Problems to work on:
1. In the autocapture excerpt, which element types are listed in the element_allowlist of the filtering example?
2. For each statement, say whether it agrees with the autocapture excerpt, and quote the words that decide it. (a) Autocapture is marked as suitable for click heatmaps. (b) Autocapture is marked as suitable for backend-only actions. (c) The filtering example keeps capturing change events.

Enabling and Configuring Autocapture

posthog.init('YOUR_API_KEY', {
  api_host: 'https://app.posthog.com',
  autocapture: true,  // default is true
  capture_pageview: true,
  capture_pageleave: true
})

When to Use Autocapture vs. Custom Events

Scenario Autocapture Custom Event
Early exploration / discovery Yes --
Key business metrics (signup, purchase) -- Yes
Form submissions with context -- Yes
Click heatmaps Yes --
Backend-only actions -- Yes
High-traffic pages where noise is a concern -- Yes

Filtering Autocapture

You can exclude elements or pages to reduce noise.

posthog.init('YOUR_API_KEY', {
  api_host: 'https://app.posthog.com',
  autocapture: {
    dom_event_allowlist: ['click', 'submit'],  // ignore change events
    url_allowlist: ['/app/.*'],                // only capture in /app
    element_allowlist: ['a', 'button', 'form'] // ignore div clicks
  }
})

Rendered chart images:
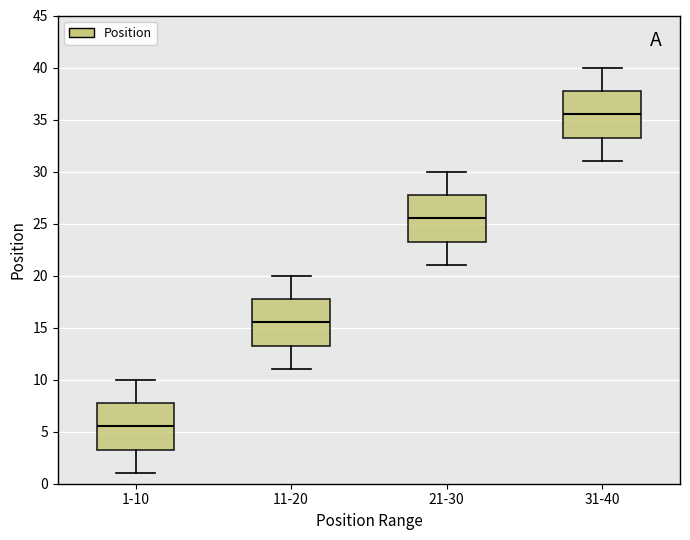

Reading left to right, transcribe this box plot: for each box, give where its median line is, the range the box spans, and where its two whiskers end, as read against the y-axis. The values are not printed on the chart, so give them approximately, as read against the axis.

1-10: median 5.5, box 3.5 to 8.0, whiskers 1.0 to 10.0
11-20: median 15.5, box 13.5 to 18.0, whiskers 11.0 to 20.0
21-30: median 25.5, box 23.5 to 28.0, whiskers 21.0 to 30.0
31-40: median 35.5, box 33.5 to 38.0, whiskers 31.0 to 40.0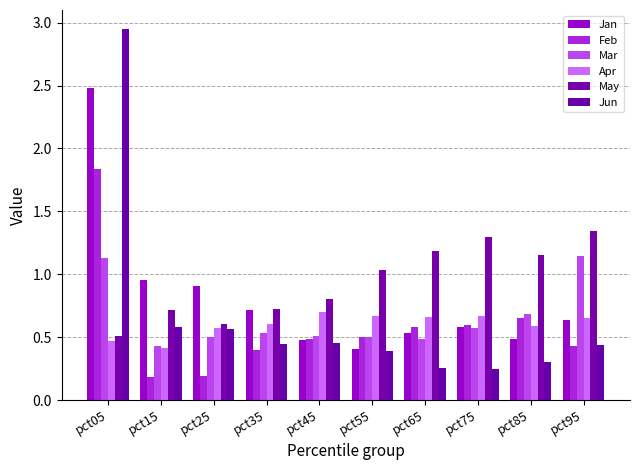

What is the value of the Feb bar at the 9th from the left?

0.7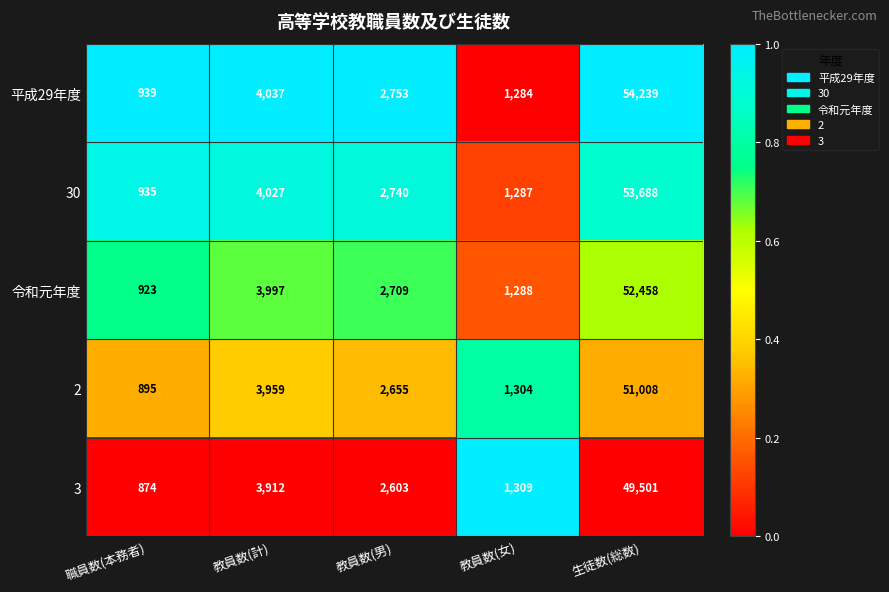

True or false: 3 has a value of 2163 at 教員数(女).

False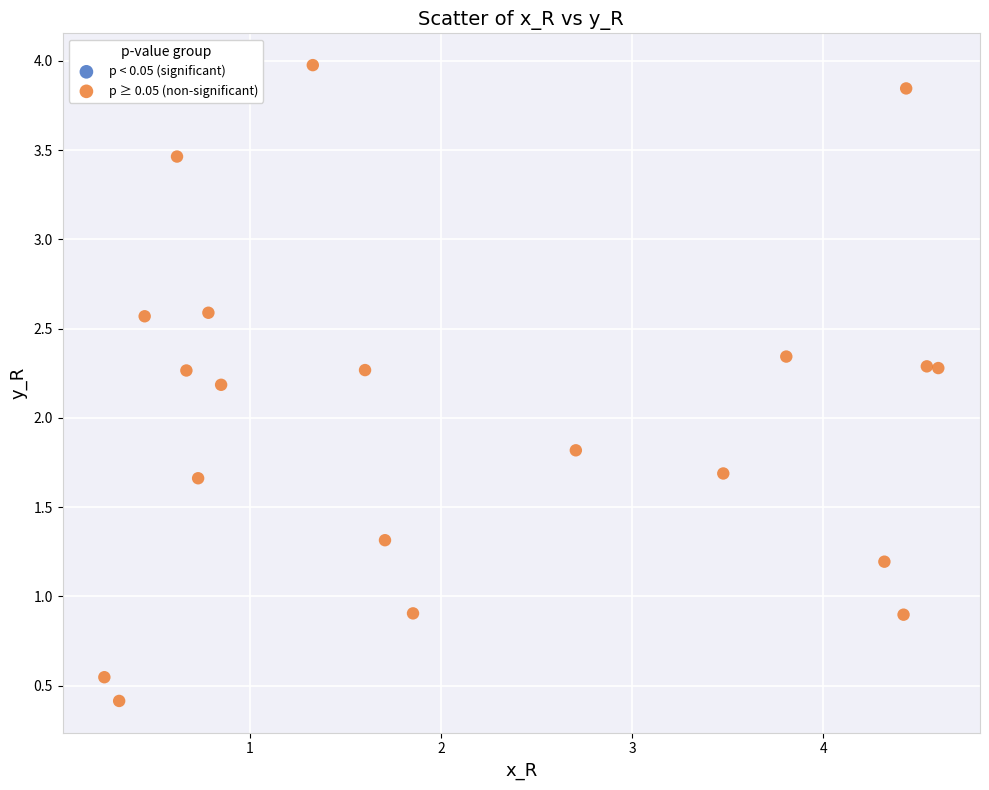

What is the range of X values (max minus min)?

4.4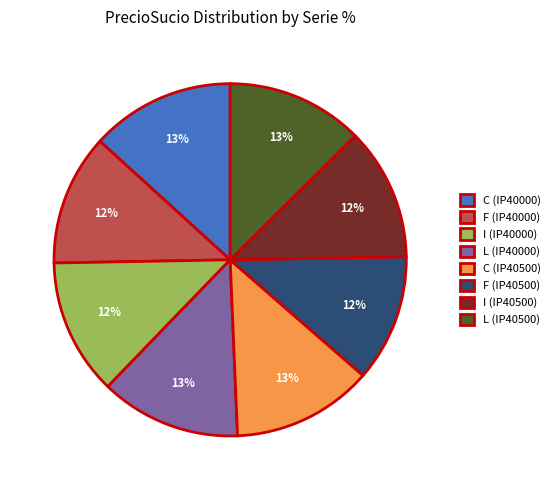

Does any single category account for the majority?

No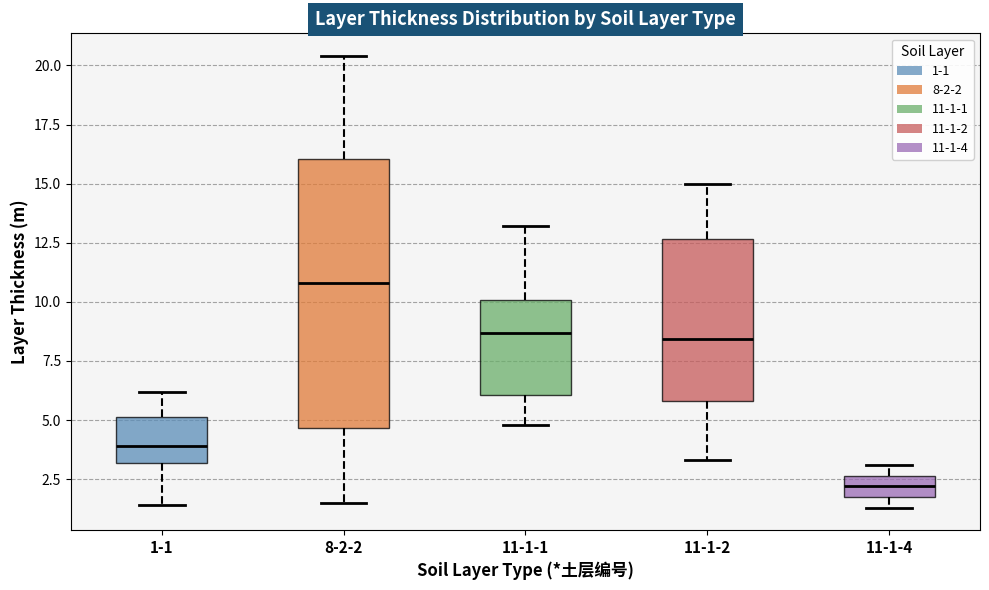

Reading left to right, transcribe this box plot: for each box, give where its median line is, the range the box spans, and where its two whiskers end, as read against the y-axis. The values are not printed on the chart, so give them approximately, as read against the axis.

1-1: median 4.0, box 3.0 to 5.0, whiskers 1.5 to 6.0
8-2-2: median 11.0, box 4.5 to 16.0, whiskers 1.5 to 20.5
11-1-1: median 8.5, box 6.0 to 10.0, whiskers 5.0 to 13.0
11-1-2: median 8.5, box 6.0 to 12.5, whiskers 3.5 to 15.0
11-1-4: median 2.0 (inside the box), box 2.0 to 2.5, whiskers 1.5 to 3.0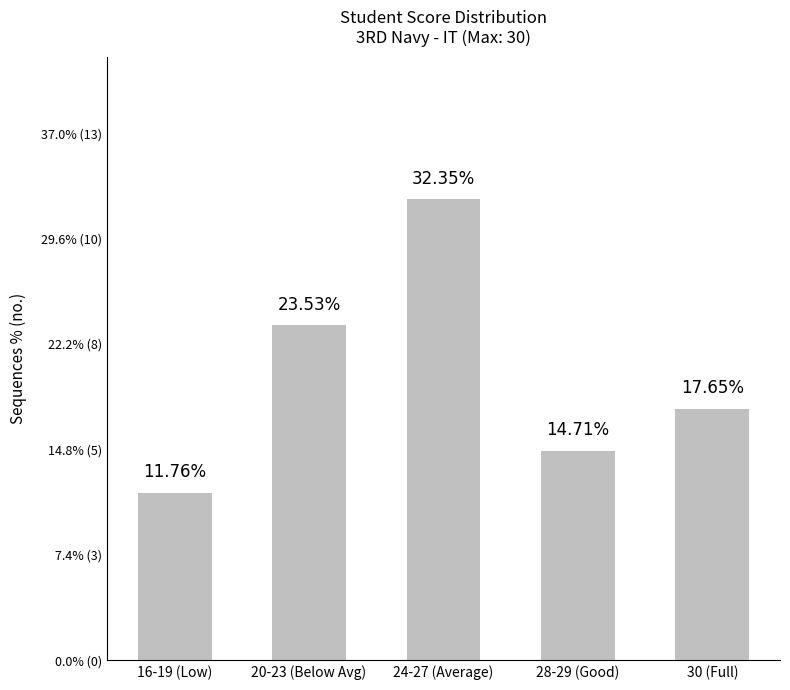

Does the chart contain any negative values?

No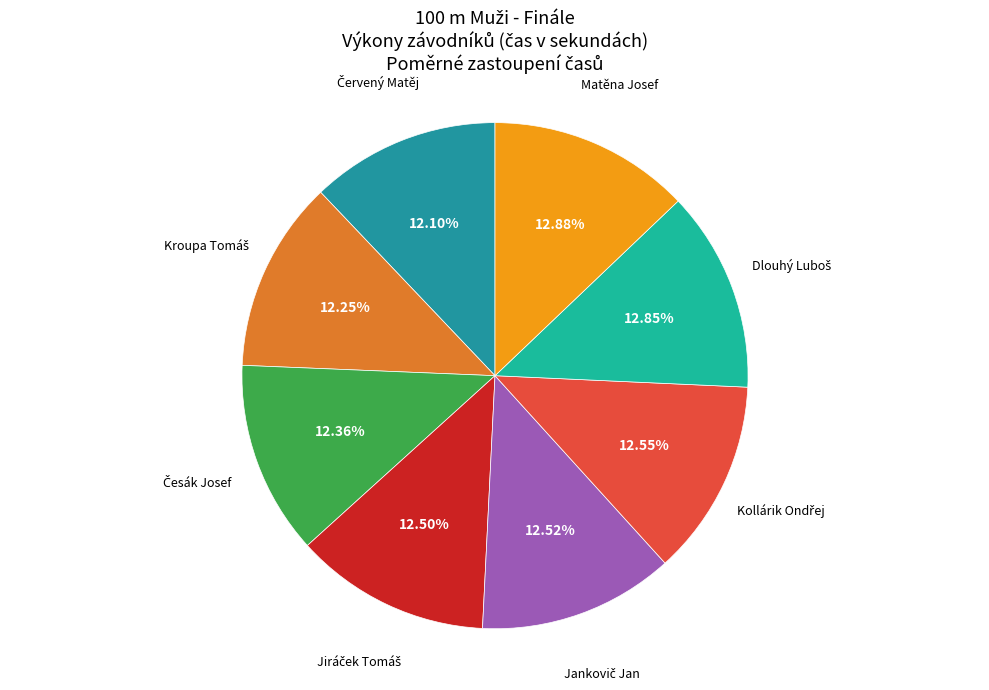

Does any single category account for the majority?

No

Results for the exercise:
1. a, button, and form

2.
(a) Yes: "Click heatmaps Yes --"
(b) No: "Backend-only actions -- Yes"
(c) No: "ignore change events"